II Marcha das Mulheres Indígenas, ato dia 11 de setembro 2021, Brasília/DF. Foto: Alass Derivas

II Marcha das Mulheres Indígenas

Mulheres Originárias: Reflorestando Mentes para a Cura da Terra!

Estamos juntas para dizer: PAREM DE VIOLENTAR OS NOSSOS CORPOS TERRITÓRIOS! Mulheres indígenas de todos os estados dizem não ao Marco Temporal! Glicélia Tupinambá)

Eu estive lá! Inicio este relato dizendo o quanto foi vigoroso, para mim vigoroso, além de emocionante, ter participado da II Marcha das Mulheres Indígenas (MMI). Na primeira Marcha, realizada em 2019, escrevi um relato que dizia “Eu estava lá, mas não estava lá! Contava um pouco da minha experiência de não ter ido a Brasília, mas de ter me sentido presente através das fotos, vídeos, conversas telefônicas e também por ter participado de toda a preparação da Articulação de Mulheres Brasileiras (AMB) para apoiar politicamente a MMI.

Desta vez foi diferente. Estive presencialmente, junto com outras companheiras que lá estavam, todas alimentando nossas redes para mostrar, através dos vídeos e fotos, o que estávamos vivenciando. Nesta missão buscamos reportar o evento, de modo a permitir às que não puderam estar presentes, se emocionar junto, se sentido lá, mesmo sem estar lá! 

Desta vez, “eu estava lá!” vivenciando os 5 dias no acampamento das mulheres indígenas.
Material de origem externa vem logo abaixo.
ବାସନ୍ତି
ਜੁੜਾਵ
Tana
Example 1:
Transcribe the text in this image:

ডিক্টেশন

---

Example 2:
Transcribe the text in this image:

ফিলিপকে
Minha vontade era de estar acampada com elas. Mas fui convencida, pelas amigas, que devido às questões de saúde eu deveria me aquietar. Pois bem, me aquietei, mas ia para o acampamento às 8h da manhã, certa de que voltaria para a hospedagem cedo. Qual o quê! Mesmo com toda a secura de Brasília e o calor terrível, não conseguia arredar o pé. Estar lá ouvindo os cantos das parentas, vendo as danças, a diversidade dos povos (em torno de 150 etnias diferentes), me transmitia uma energia inacreditável. Era pura emoção e a esperança que estavam ali na minha frente: a resistência viva e muita coragem para a luta.
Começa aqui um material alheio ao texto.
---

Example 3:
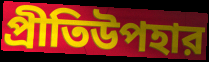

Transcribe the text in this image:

প্রীতিউপহার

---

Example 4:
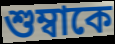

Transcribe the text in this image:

শুম্বাকে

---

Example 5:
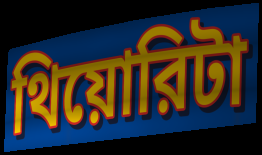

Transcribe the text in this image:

থিয়োরিটা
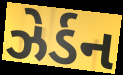
ઝેર્ડન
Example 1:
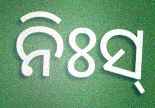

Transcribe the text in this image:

ନିଃସ୍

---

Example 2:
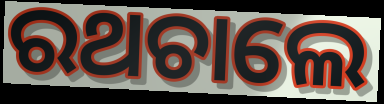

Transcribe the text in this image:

ରଥଚାଲେ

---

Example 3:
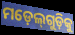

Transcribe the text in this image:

ମଡ଼େଲ୍‌ଗୁଡ଼ିକୁ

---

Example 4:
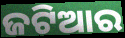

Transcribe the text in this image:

ଜଟିଆର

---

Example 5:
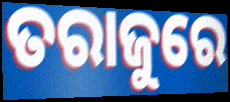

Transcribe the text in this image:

ତରାଜୁରେ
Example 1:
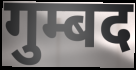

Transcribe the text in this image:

गुम्बद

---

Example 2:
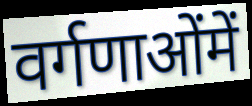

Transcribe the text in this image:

वर्गणाओंमें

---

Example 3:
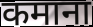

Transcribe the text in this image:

कमाना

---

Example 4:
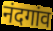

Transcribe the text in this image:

नंदगांव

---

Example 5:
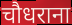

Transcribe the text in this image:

चौधराना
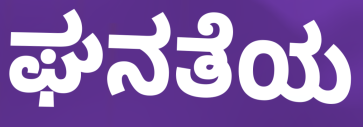
ಘನತೆಯ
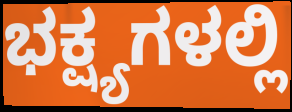
ಭಕ್ಷ್ಯಗಳಲ್ಲಿ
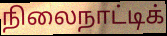
நிலைநாட்டிக்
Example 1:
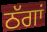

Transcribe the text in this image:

ਠੱਗਾਂ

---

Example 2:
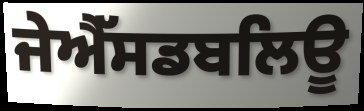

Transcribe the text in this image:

ਜੇਐੱਸਡਬਲਿਊ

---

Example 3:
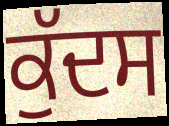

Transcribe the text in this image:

ਕੁੱਦਸ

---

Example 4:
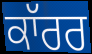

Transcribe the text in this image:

O ambiente estava tenso, com bolsonaristas acampados proximamente ao acampamento das mulheres indígenas. Na  primeira noite, do dia 6 para o dia 7 de setembro, entraram com seus ônibus e carretas na Esplanada dos Ministérios fazendo buzinaços que, de tempos em tempos, madrugada adentro, não permitiam que as mulheres indígenas conseguissem dormir. Nesta mesma noite também tentaram invadir o acampamento. Eram dez bolsonaristas. Mas não tiveram sucesso pela eficiência da segurança que protegia as mulheres. Por conta dessa tensão a coordenação da MMI, em acordo com as regionais, decidiram pela não participação no Grito das Excluídas e Excluídos, do dia 7 de setembro, que se realizou na Torre de Televisão. Decidiram permanecer no acampamento, e assim foi.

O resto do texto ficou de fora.